### Entries
******
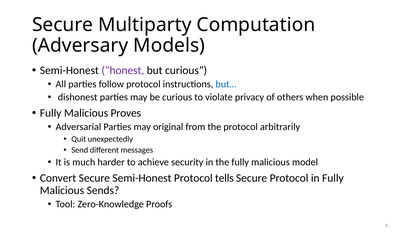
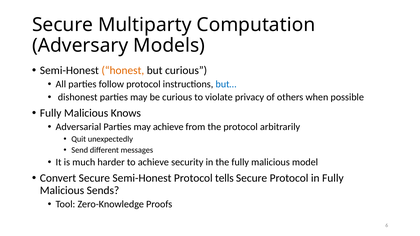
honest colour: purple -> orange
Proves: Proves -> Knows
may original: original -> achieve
******
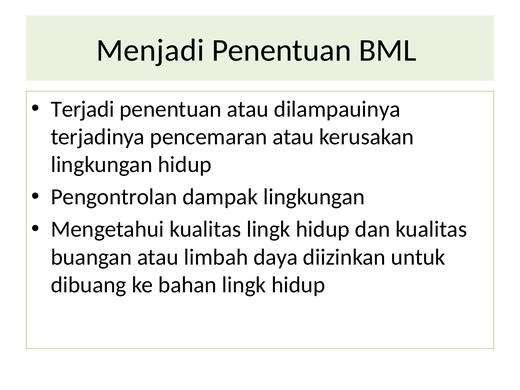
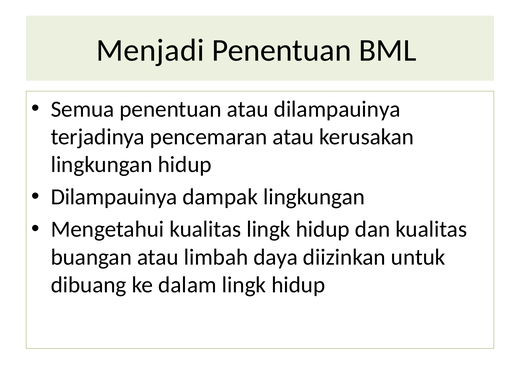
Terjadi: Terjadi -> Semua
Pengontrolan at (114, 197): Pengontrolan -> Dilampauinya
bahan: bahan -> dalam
******
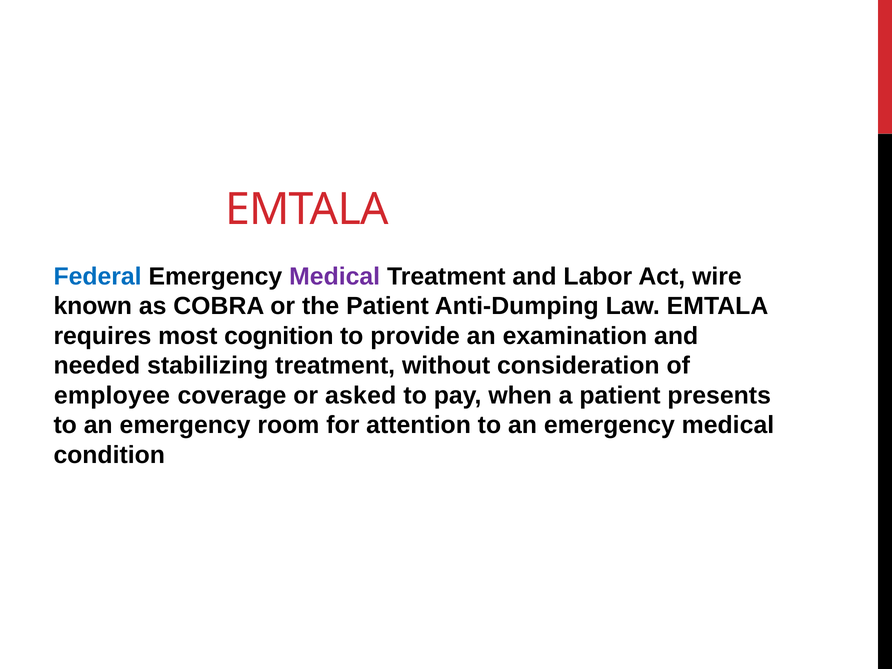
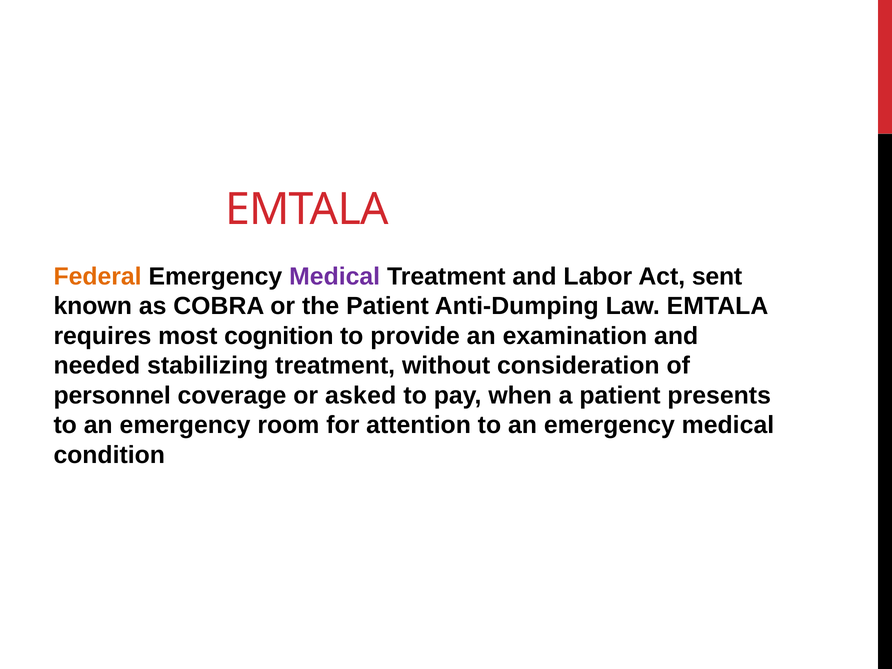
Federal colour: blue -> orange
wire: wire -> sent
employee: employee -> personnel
******
### The task
Convert the rows from the line containing "Terjadi: Terjadi -> Semua" through the line containing "bahan: bahan -> dalam", inclusive, into a numbered list, omitting any blank lines.

### Task answer
1. Terjadi: Terjadi -> Semua
2. Pengontrolan at (114, 197): Pengontrolan -> Dilampauinya
3. bahan: bahan -> dalam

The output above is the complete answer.